If you use Storage Spaces in Windows 10 or Windows Server 2016 you may have to perform maintenance on the pool when you add or remove drives to a storage pool. Shortly after adding a third drive to my storage pool I started receiving insufficient disk space errors when trying to copy files to the storage space virtual drive.
The first thing I checked was the storage pool utilization and there was still plenty of room. Next, I checked the storage space itself and there was also plenty of room. After looking around in the details of each drive in the pool my problem became clear.

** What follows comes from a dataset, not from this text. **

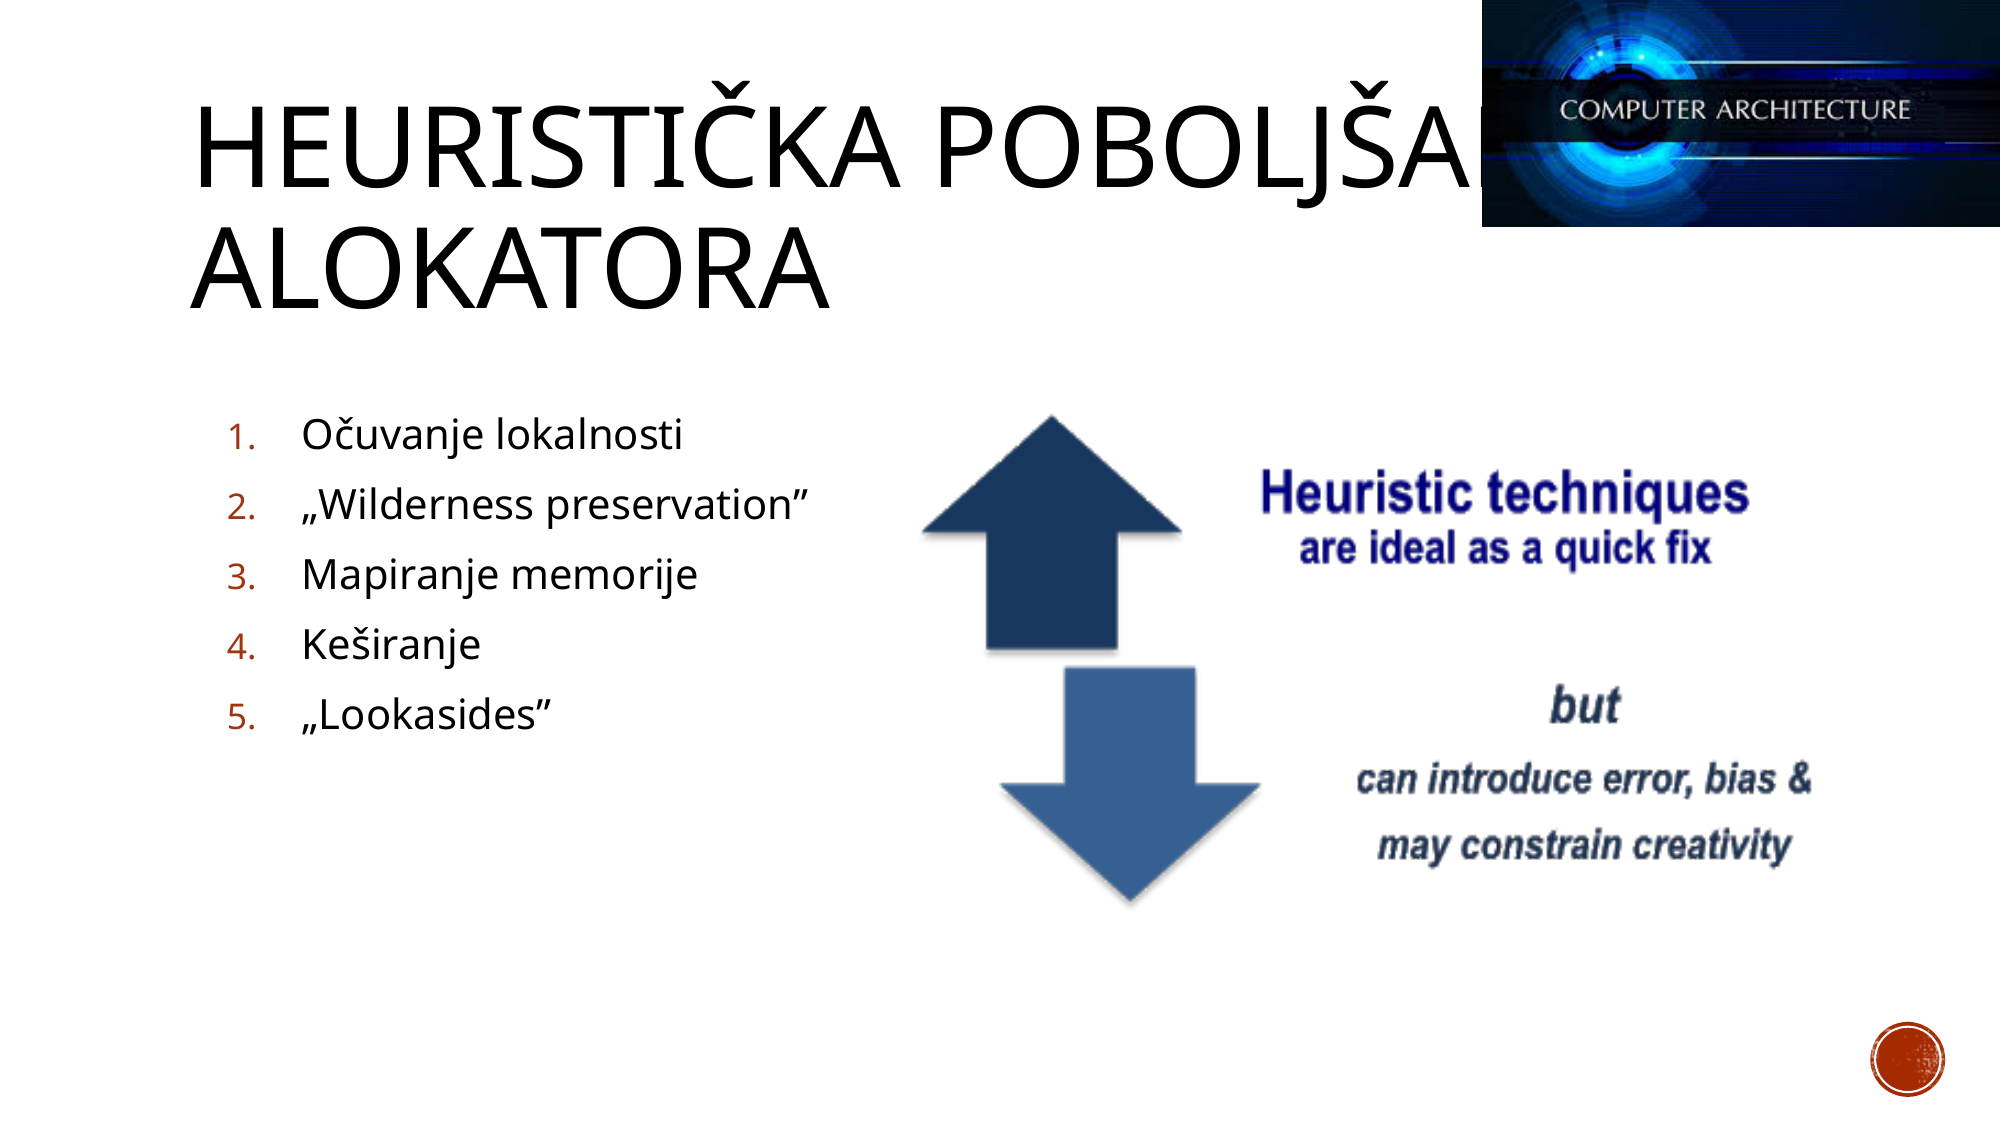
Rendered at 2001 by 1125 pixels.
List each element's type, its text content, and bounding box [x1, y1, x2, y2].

I had setup a two-way mirror storage space. That means that for every file I copy into the storage space virtual drive the file is actually stored on two physical drives. When looking at the individual utilization of the drives in my storage pool, two drives were completely full while the new drive that I recently added was only 10% full. My store pool was completely out of balance.
I thought that balancing the data across the storage pool would happen automatically, maybe I did not wait long enough. But if you are in a jam experiencing similar issues to what I encountered, there is a simple PowerShell command that will force your system to re-balance the pool. Depending on the size of your storage pool, this can take hours. When ready, follow these steps to manually re-balance your storage pool:
- Click on the Start Button, type in Windows PowerShell and then right click on the shortcut and select Run as administrator.
- At the PowerShell prompt type in the following command. Make sure to replace “Storage pool” with the name of your storage pool if you changed it from the default.
Optimize-StoragePool -FriendlyName "Storage pool"
- Hit Enter and the optimization will run.